The stench drifting from across the rift and from the spattered, smeared rocks below, suggested that this was the goblin privy and waste dump. The team watched in silence as, a few minutes later, a lone goblin man wandered down the narrow path and pitched an armful of rubbish into the rushing waters, far below.
The small, naked, filthy green man spat over the edge and paused to give his huge, pendulous balls a good scratch, before he wandered back up his steep path and vanished into a crack in the wall, just out of sight.
“Barry and Perry, work together to string a safety line along the left pair of chains, we’ll cover you.” Harry whispered, once the goblin was out of sight. “Larry, you and Lindsey watch the left, Gandree and I will take the right side. Drop any hostile that appears and keep it silent.”
The youngest Ward boy pulled a blowpipe from his sleeve and loaded a dart with a bright purple tuft of feathers into the tube, before handing it to the dwarf lad. “Fast acting paralysis toxin… we have an antidote ready, in case of accidents. I won’t hand you anything too dangerous, but don’t poke yourself.”

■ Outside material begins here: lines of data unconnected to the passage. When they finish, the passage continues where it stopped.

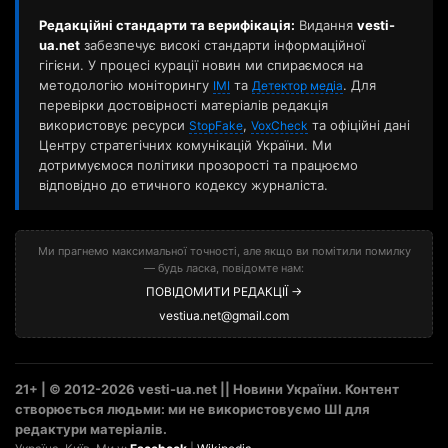
Редакційні стандарти та верифікація:
Видання
vesti-
ua.net
забезпечує високі стандарти інформаційної
гігієни. У процесі курації новин ми спираємося на
методологію моніторингу
та
. Для
ІМІ
Детектор медіа
перевірки достовірності матеріалів редакція
використовує ресурси
,
та офіційні дані
StopFake
VoxCheck
Центру стратегічних комунікацій України. Ми
дотримуємося політики прозорості та працюємо
відповідно до етичного кодексу журналіста.
Ми прагнемо максимальної точності, але якщо ви помітили помилку
— будь ласка, повідомте нам:
ПОВІДОМИТИ РЕДАКЦІЇ →
vestiua.net@gmail.com
21+ | © 2012-2026 vesti-ua.net || Новини України. Контент
створюється людьми: ми не використовуємо ШІ для
редактури матеріалів.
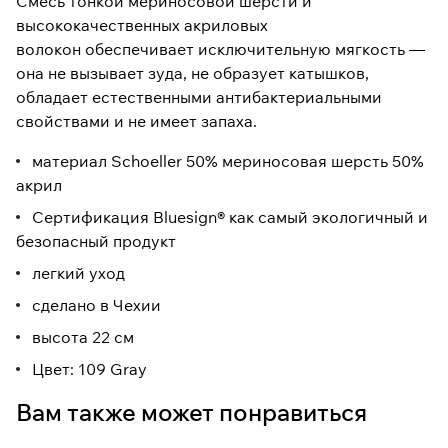
Смесь тонкой мериносовой шерсти и
высококачественных акриловых
волокон обеспечивает исключительную мягкость —
она не вызывает зуда, не образует катышков,
обладает естественными антибактериальными
свойствами и не имеет запаха.
материал Schoeller 50% мериносовая шерсть 50%
акрил
Сертификация Bluesign® как самый экологичный и
безопасный продукт
легкий уход
сделано в Чехии
высота 22 см
Цвет: 109 Gray
Вам также может понравиться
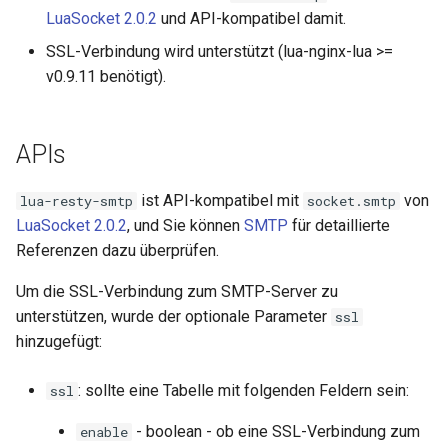
concat
LuaSocket 2.0.2
und API-kompatibel damit.
SSL-Verbindung wird unterstützt (lua-nginx-lua >=
cookie-flag
v0.9.11 benötigt).
cookie-limit
APIs
coolkit
ist API-kompatibel mit
von
lua-resty-smtp
socket.smtp
dav-ext
LuaSocket 2.0.2
, und Sie können
SMTP
für detaillierte
Referenzen dazu überprüfen.
delay
Um die SSL-Verbindung zum SMTP-Server zu
doh
unterstützen, wurde der optionale Parameter
ssl
hinzugefügt:
dynamic-etag
: sollte eine Tabelle mit folgenden Feldern sein:
ssl
dynamic-limit-req
- boolean - ob eine SSL-Verbindung zum
enable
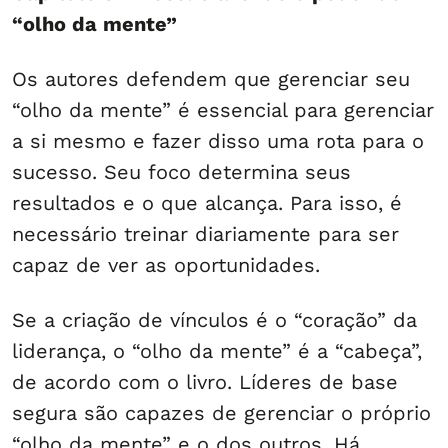
“olho da mente”
Os autores defendem que gerenciar seu
“olho da mente” é essencial para gerenciar
a si mesmo e fazer disso uma rota para o
sucesso. Seu foco determina seus
resultados e o que alcança. Para isso, é
necessário treinar diariamente para ser
capaz de ver as oportunidades.
Se a criação de vínculos é o “coração” da
liderança, o “olho da mente” é a “cabeça”,
de acordo com o livro. Líderes de base
segura são capazes de gerenciar o próprio
“olho da mente” e o dos outros. Há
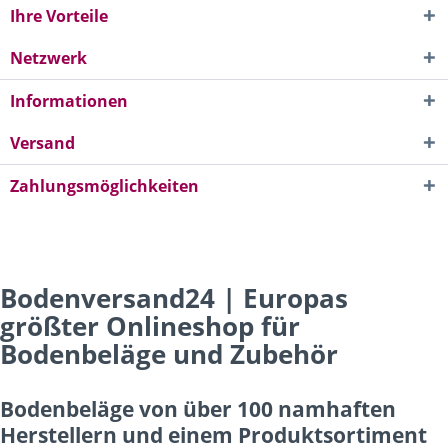
Ihre Vorteile
Netzwerk
Informationen
Versand
Zahlungsmöglichkeiten
Bodenversand24 | Europas
größter Onlineshop für
Bodenbeläge und Zubehör
Bodenbeläge von über 100 namhaften
Herstellern und einem Produktsortiment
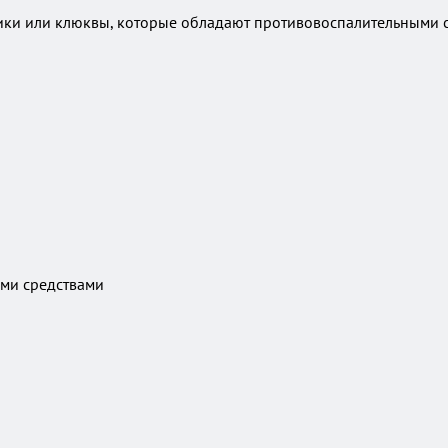
сники или клюквы, которые обладают противовоспалительными
ми средствами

Larry and Lindsey set themselves up to overlook the other end of the trail along the crevasse from behind some boulders, with a pair of shortbows and a brace of arrows ready.
“Go!” Harry said softly, once the two sniper teams were in place.
Lindsey let out a soft, involuntary gasp of fear and excitement, while watching Barry and his brother swarm across the chains, stringing up concealed safety anchors of nearly invisible spider-silk rope among the massive iron links. The two young men worked quickly and silently, with Barry climbing out on the gently swaying span, while Perry held a line attached to his brother’s armor and weapon harness. In a few short minutes, the rest of the team followed, crossing in near total silence.